I show Oscar the pastel I’ve done of the outside of Church. He shows me a watercolor sketch he did.

“It’s the best thing on the island,” he says, meaning the Church. He tells me he wants to do a new painting in color. It’s the most ambitious thing he’s done so far, I think. I work on a new painting of Cadillac Mountain.

We take a break at lunch and walk to 44 North for coffee. Rufus recognizes me. “I met you before,” he says. “Last summer. You do the web work for the Farmer’s Market.” We chat. Oscar orders some Sumatra coffee and explains he wants it ground fine, not too fine. Rufus says he wants to have sketching sessions in the summer at the 44 North shop in Stonington. Maybe Thursday, Friday and Saturday evenings. “Oscar would love that,” I said. “He can walk to it.”
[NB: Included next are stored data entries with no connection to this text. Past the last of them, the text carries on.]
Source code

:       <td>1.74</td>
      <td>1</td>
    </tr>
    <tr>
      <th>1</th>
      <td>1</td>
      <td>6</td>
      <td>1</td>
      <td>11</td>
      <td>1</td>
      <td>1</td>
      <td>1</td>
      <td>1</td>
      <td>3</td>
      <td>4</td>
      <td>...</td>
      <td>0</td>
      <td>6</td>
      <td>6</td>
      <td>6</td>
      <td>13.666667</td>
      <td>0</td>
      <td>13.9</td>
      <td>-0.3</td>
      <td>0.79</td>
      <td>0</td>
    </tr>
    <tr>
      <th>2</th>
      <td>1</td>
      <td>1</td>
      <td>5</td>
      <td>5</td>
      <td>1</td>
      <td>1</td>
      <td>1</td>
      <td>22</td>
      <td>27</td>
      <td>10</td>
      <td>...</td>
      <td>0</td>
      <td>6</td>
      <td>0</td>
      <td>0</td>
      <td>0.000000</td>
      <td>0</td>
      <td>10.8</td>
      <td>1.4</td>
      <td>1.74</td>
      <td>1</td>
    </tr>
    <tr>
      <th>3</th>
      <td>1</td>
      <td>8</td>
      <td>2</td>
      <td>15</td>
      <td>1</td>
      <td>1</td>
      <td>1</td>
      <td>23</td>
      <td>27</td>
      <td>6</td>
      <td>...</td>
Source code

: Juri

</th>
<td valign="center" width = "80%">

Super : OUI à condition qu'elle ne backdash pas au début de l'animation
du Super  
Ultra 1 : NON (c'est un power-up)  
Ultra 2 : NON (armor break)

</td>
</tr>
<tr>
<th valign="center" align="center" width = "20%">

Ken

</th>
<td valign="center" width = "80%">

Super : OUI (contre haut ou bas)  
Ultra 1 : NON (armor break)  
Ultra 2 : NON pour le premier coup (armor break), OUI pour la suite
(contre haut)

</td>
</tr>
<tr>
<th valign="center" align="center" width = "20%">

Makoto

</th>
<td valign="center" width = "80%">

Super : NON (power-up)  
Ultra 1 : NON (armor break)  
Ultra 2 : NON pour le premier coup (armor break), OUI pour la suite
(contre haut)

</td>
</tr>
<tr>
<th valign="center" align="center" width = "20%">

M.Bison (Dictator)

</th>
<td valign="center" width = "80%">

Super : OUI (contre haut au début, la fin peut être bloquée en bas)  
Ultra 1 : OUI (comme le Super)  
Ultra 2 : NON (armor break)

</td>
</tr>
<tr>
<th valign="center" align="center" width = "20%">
As we come back from 44 North, Oscar points to a house. He’s trying to tell me something but I don’t understand. Later I do. He was pointing to the Haystack Mountain School of Crafts building on Rte. 15. “That’s where Stu Kestenbaum works,” he says.

“He’s a nice guy,” I say. “I play pickleball with him.”

Oscar tells me he went to one of Stu’s poetry readings. Stu is the poet laureate of Maine. Oscar sat up front, loved Stu’s poetry. Afterward he talked to Stu. “I can’t talk. I get frustrated,” he says.

Oscar can’t always say what we wants to say since he had a stroke. But he usually gets across his meaning. Besides, a lot of idle chit chat is overrated.